> What is expected: Please, in the data that follows, copy exactly the lines from the line with "Male (Place), Malabon: 2931 -> 1500" through the last one, both included. Do not include pictures.
==== Records for this task
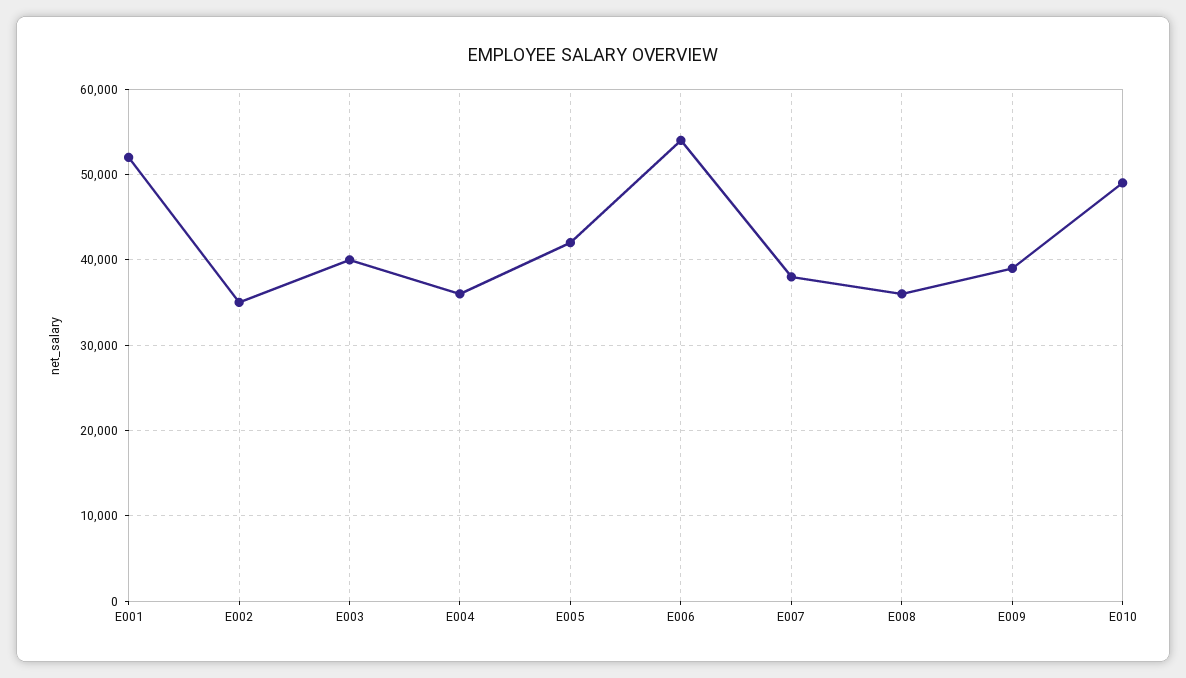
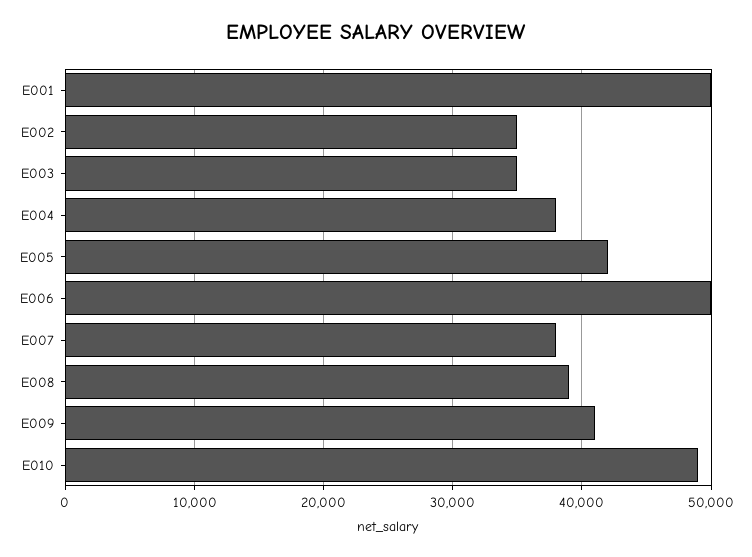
E001: 52000 -> 50000
E003: 40000 -> 35000
E004: 36000 -> 38000
E006: 54000 -> 50000
E008: 36000 -> 39000
E009: 39000 -> 41000

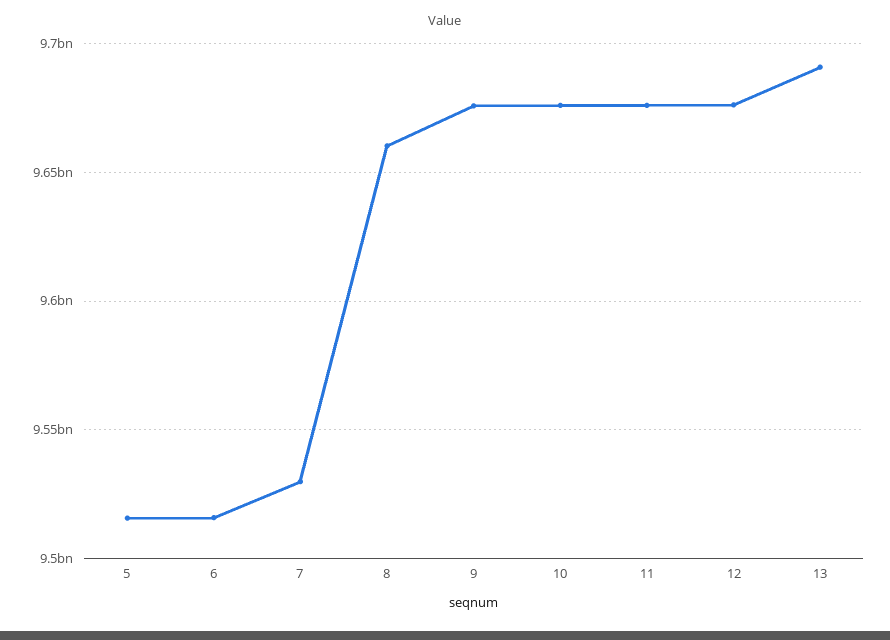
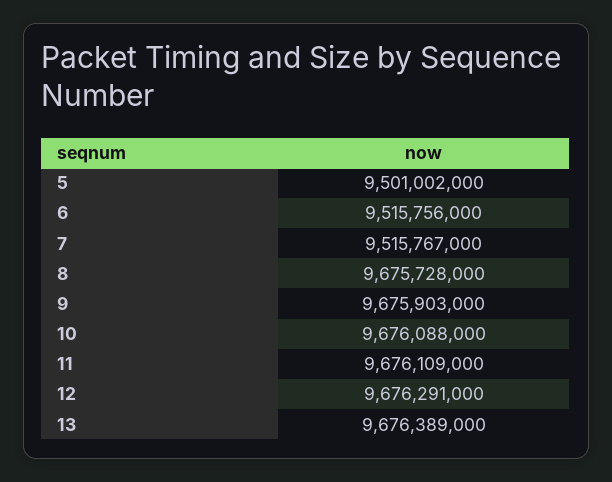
5: 9515000000 -> 9501002000
7: 9530000000 -> 9515767000
8: 9660000000 -> 9675728000
13: 9690000000 -> 9676389000

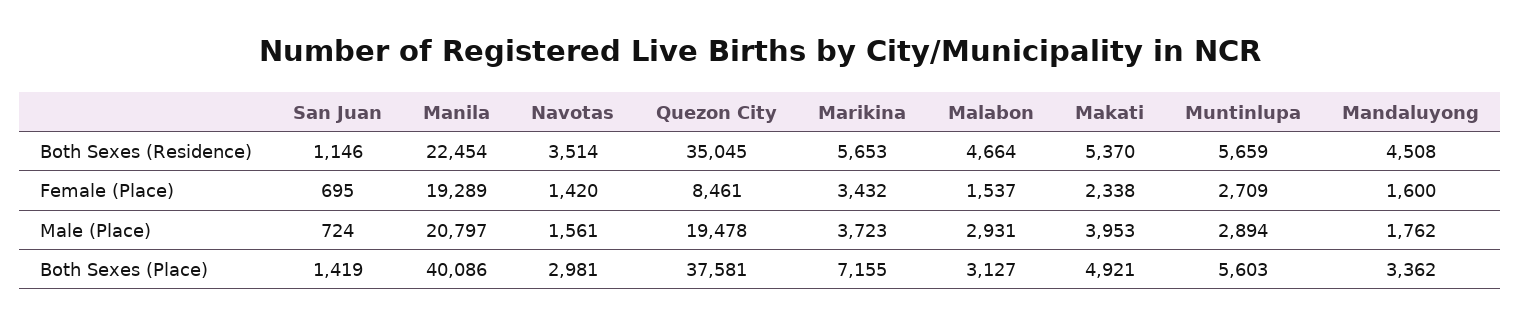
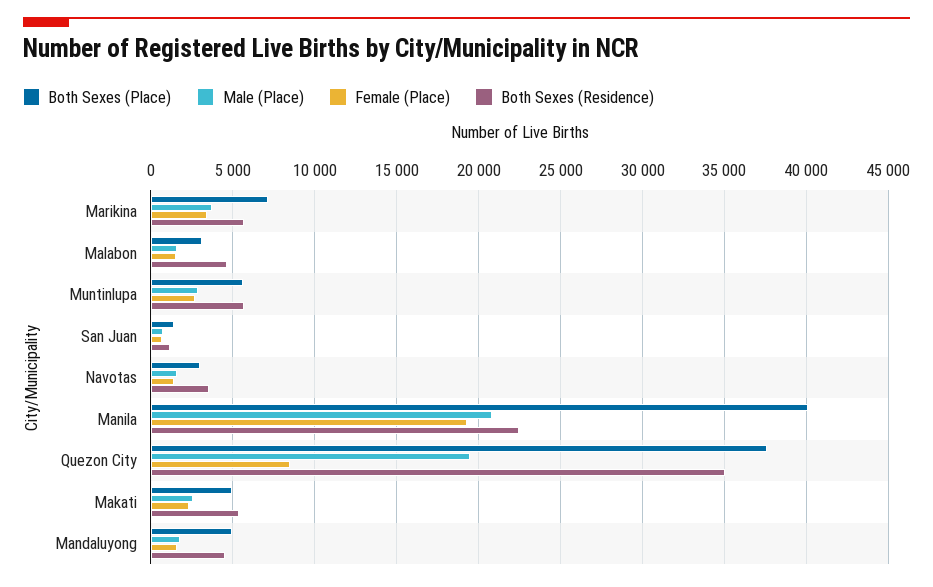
Male (Place), Malabon: 2931 -> 1500
Male (Place), Makati: 3953 -> 2500
Both Sexes (Place), Mandaluyong: 3362 -> 5000

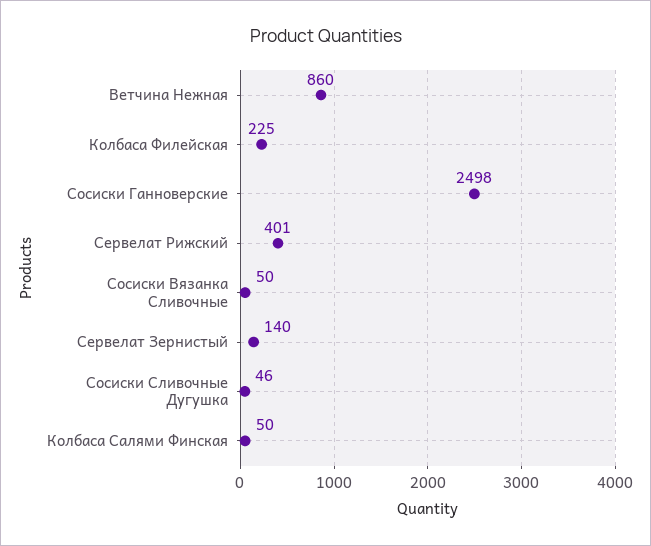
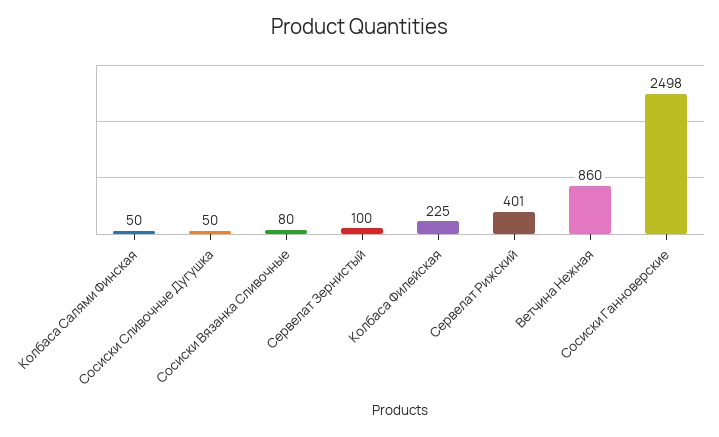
Сосиски Вязанка Сливочные: 50 -> 80
Сервелат Зернистый: 140 -> 100
Сосиски Сливочные Дугушка: 46 -> 50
========
> Completed exercise:
Male (Place), Malabon: 2931 -> 1500
Male (Place), Makati: 3953 -> 2500
Both Sexes (Place), Mandaluyong: 3362 -> 5000

Сосиски Вязанка Сливочные: 50 -> 80
Сервелат Зернистый: 140 -> 100
Сосиски Сливочные Дугушка: 46 -> 50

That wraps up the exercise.